El Molar – La Rapita


5 août 2022,

Depuis plusieurs jours et spécifiquement hier, la chaîne de mon vélo résonne lorsque je suis sur les grands pignons arrières. J’ai aussi manifestement un manque de pression dans mes amortisseurs qui sont beaucoup trop souples, notamment celui de l’arrière. J’ai aussi l’impression de « coller » à la route, sensation typique d’un pneu sous-gonflé. Je décide donc aujourd’hui de me concentrer sur un objectif : trouver un atelier vélo pour résoudre tout ou une partie de mes problèmes.
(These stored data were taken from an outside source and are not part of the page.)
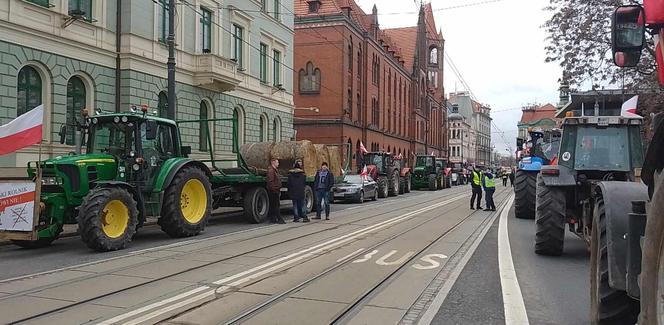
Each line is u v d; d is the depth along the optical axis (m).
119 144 11.39
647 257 3.15
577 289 7.02
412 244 10.84
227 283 7.12
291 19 35.78
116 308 5.86
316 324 5.35
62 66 17.88
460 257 9.38
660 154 3.43
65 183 10.23
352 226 14.22
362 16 52.56
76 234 12.29
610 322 4.43
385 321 5.51
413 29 75.50
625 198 4.40
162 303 6.08
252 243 10.91
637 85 18.28
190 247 10.38
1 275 7.63
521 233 12.89
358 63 47.84
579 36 19.84
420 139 75.50
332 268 8.23
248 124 29.30
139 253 9.62
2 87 15.81
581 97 18.42
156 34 21.84
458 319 5.62
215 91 25.95
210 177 13.08
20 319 5.43
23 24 16.38
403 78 66.38
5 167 15.96
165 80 22.34
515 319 5.62
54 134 17.55
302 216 15.60
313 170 18.78
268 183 15.14
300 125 43.62
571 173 8.95
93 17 19.30
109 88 19.92
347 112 44.00
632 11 3.34
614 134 9.12
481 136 132.50
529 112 87.50
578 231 9.27
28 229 9.59
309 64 43.69
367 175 26.75
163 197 11.55
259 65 30.77
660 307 3.02
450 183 49.00
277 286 6.98
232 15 27.39
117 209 10.13
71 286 6.91
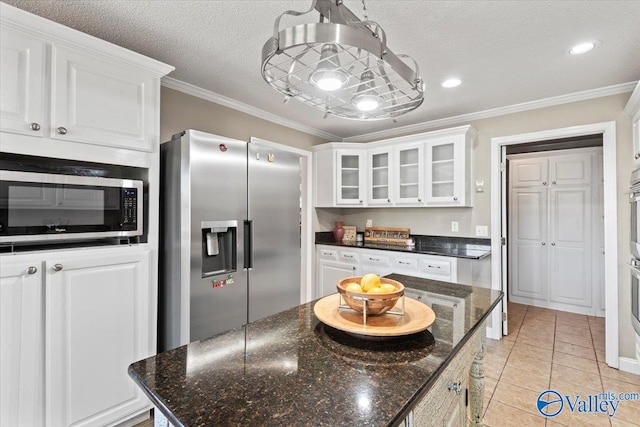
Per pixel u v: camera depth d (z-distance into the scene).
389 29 1.78
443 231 3.51
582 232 3.95
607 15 1.65
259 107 3.10
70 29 1.52
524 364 2.61
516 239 4.40
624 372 2.47
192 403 0.69
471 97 2.80
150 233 1.87
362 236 4.06
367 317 1.13
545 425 1.88
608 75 2.36
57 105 1.51
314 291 3.91
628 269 2.49
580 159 3.96
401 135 3.85
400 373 0.82
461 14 1.65
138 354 1.77
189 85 2.57
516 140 3.03
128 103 1.76
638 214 2.14
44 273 1.47
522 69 2.27
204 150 1.97
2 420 1.35
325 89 1.19
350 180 3.90
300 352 0.95
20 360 1.40
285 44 0.92
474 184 3.28
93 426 1.61
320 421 0.63
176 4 1.60
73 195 1.58
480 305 1.39
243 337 1.07
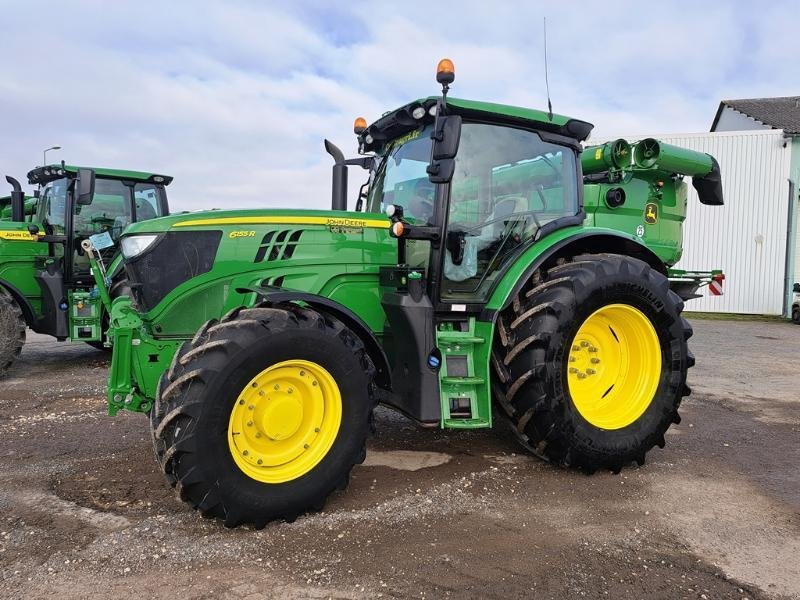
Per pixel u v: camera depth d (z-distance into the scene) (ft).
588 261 12.42
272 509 9.43
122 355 10.48
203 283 11.23
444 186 11.64
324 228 11.77
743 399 19.16
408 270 11.19
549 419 11.51
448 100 11.51
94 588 7.78
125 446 13.64
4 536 9.19
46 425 15.37
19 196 26.76
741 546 9.25
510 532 9.57
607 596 7.84
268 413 9.60
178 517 9.88
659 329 12.82
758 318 47.32
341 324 10.61
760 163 48.37
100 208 25.67
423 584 8.00
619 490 11.43
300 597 7.64
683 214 22.63
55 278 23.72
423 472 12.16
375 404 10.82
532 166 13.25
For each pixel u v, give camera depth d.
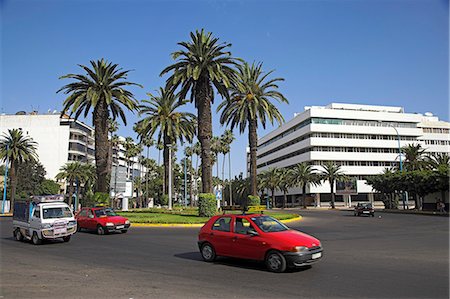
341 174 74.62
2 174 75.50
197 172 104.81
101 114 33.50
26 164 74.50
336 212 52.94
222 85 32.53
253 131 37.91
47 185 77.19
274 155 101.56
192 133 46.25
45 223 15.81
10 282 8.34
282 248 9.20
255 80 38.25
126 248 14.27
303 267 9.91
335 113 82.38
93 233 21.06
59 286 7.93
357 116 83.19
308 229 23.22
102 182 33.09
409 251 12.92
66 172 71.62
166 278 8.70
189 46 31.45
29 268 10.11
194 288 7.70
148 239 17.45
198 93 32.09
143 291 7.46
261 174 83.44
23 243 16.56
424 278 8.52
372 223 28.83
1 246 15.44
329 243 15.48
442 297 6.96
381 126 84.12
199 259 11.48
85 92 32.78
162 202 51.56
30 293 7.37
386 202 64.44
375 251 12.96
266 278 8.62
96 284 8.11
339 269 9.60
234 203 110.12
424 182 46.03
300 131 85.38
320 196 83.88
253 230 10.06
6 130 89.62
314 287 7.73
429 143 94.38
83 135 95.31
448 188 44.16
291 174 77.38
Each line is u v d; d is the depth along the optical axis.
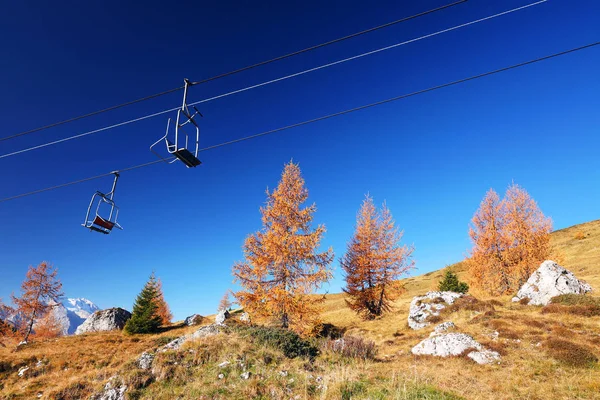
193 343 12.27
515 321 17.64
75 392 10.09
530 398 8.93
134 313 36.78
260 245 23.17
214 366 10.75
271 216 23.36
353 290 31.22
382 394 8.09
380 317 30.00
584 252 50.06
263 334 13.45
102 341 29.12
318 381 9.52
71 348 24.45
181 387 9.61
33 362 19.42
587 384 9.48
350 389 8.61
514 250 31.30
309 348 13.33
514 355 12.95
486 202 33.25
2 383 15.95
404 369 11.76
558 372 10.86
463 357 13.48
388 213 31.98
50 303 36.97
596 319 16.67
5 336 36.97
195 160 7.38
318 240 22.34
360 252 31.66
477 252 32.91
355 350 13.53
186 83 7.46
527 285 24.20
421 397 8.18
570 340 13.76
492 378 10.73
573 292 21.16
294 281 22.14
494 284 31.58
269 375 9.94
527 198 31.69
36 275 35.88
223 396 8.73
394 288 30.44
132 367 10.91
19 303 34.47
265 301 21.75
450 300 24.89
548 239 30.44
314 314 21.81
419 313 24.25
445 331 18.17
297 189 24.14
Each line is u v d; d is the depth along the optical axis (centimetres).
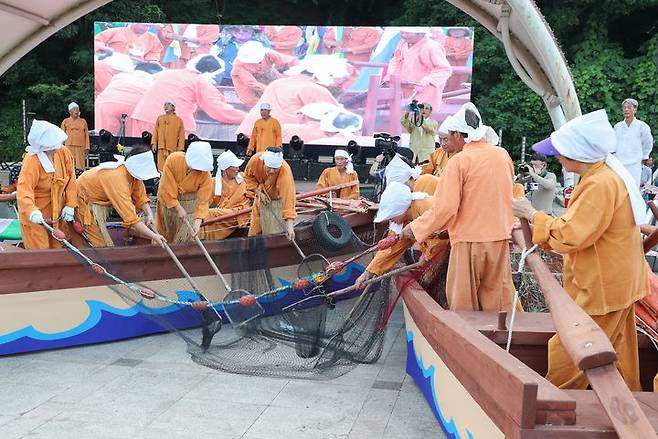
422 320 432
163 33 1873
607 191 324
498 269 426
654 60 1995
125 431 407
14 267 515
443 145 579
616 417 242
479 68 2192
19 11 834
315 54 1820
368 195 1066
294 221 682
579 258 342
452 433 373
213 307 543
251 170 650
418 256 553
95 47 1900
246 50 1845
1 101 2380
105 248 548
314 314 517
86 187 573
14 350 530
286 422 424
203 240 629
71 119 1565
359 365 530
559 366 350
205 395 464
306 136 1847
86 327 557
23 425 413
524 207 355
Après un déjeuner de pain, miel et amandes, je me dirige vers la première ville que je traverse où l’on me dit qu’il se trouve dans la suivante un atelier vélo. Arrivé à Mora la nova, je cherche le magasin en question, en profite pour faire le plein de fruits, quelques tomates, d’avocats qui me font envie et de miel que je viens de terminer. Je finis par trouver le magasin, mais en arrivant devant la porte, je constate que pendant l’été il ne fonctionne pas le lundi et vendredi. Nous sommes vendredi. Je tente ma chance à Mora d’Ebre, de l’autre côté de l’Ebre que je vais ensuite longer. Je fais également chou blanc. Je décide tout de même de m’arrêter dans une station-service profiter du compresseur pour m’atteler à mon problème de pression en changeant la chambre à air de ma roue arrière qui doit avoir une fuite lente malgré les rustines. Je suspecte la valve dont le caoutchouc est abîmé par le trou de valve de la jante un peu juste. Je ne peux vérifier, faute de récipient empli d’eau pour identifier une potentielle fuite.
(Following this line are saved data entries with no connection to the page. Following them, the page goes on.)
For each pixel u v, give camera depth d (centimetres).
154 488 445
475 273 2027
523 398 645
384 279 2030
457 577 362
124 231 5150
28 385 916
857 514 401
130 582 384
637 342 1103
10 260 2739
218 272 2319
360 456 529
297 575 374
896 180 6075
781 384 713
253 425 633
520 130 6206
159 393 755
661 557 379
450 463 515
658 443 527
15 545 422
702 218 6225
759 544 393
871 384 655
La roue réparée, je reprends ma route jusqu’à Benifallet où l’on m’offre trois oranges fraîches, sorties du frigo, que je comptais acheter. Les plantations de vignes et amandiers font place aux plantations d’orangers et, j’imagine au vu des feuilles en l’absence de fruits, pêchers. Je pense m’arrêter pour manger dans le village d’après, mais je tombe sur un unique restaurant qui me paraît gastronomique et qui ne m’inspire pas : je préférerais quelque chose de plus simple. Je poursuis donc mon chemin jusqu’au petit village de Bitem.
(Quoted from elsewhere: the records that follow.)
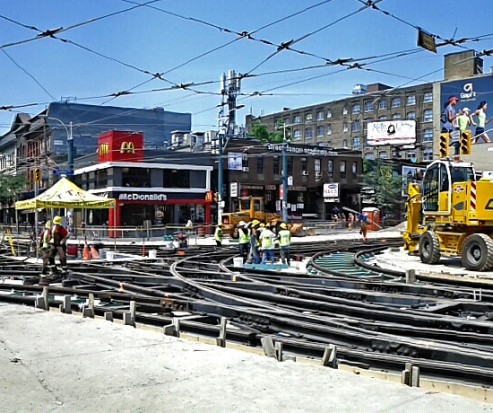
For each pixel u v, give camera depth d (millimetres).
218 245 35250
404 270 21359
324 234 53438
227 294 13203
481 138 58375
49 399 6328
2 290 15445
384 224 66000
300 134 102125
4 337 9469
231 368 7500
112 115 71125
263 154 61312
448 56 66750
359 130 93562
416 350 7914
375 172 70500
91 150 68000
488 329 9688
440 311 11781
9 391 6609
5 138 81500
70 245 29641
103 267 20438
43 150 66875
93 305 11562
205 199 55250
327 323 9945
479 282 16906
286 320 9820
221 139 51281
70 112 68125
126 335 9648
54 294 14469
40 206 26094
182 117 77562
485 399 6406
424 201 23453
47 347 8758
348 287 15844
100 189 52688
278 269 23250
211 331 9422
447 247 22250
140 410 5957
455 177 21859
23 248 32281
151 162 52500
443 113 61625
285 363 7734
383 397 6270
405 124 73000
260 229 26641
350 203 71562
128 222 51562
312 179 67500
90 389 6668
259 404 6078
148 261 24641
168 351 8477
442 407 5945
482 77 59281
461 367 6926
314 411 5844
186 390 6590
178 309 12305
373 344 8430
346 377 7059
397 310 11422
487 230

Descente vers la vallée de l’Ebre

Je rencontre sur la place de l’église un ancien qui apprécie beaucoup mon vélo et qui lui aussi me trouve fou d’entreprendre un tour de la péninsule en cette période. Je lui demande une adresse pour manger et il me dit que son voisin tient un restaurant dans le village qu’il m’indique en me disant « Dis-lui que c’est le garçon de la place qui t’envoie, on y mange bien, à bon prix, et on te traitera bien ». Je le remercie et me rends sur place où je trouve le patron, au téléphone avec le « garçon de la place » qui n’est autre que le boucher du village. Je m’imagine alors la raison de leur bonne entente. On me propose de rentrer le vélo et de m’installer dans une immense salle, semblable à une salle des fêtes, avec une scène à rideaux rouges et un écran blanc où un projecteur diffuse un reportage sur les surveillants de plages en Australie. Le restaurant fait penser à une sorte de grande cantine, qui se remplit petit à petit au fur et à mesure que l’heure avance. Le cuisine simple me convient mieux et je termine le repas revigoré.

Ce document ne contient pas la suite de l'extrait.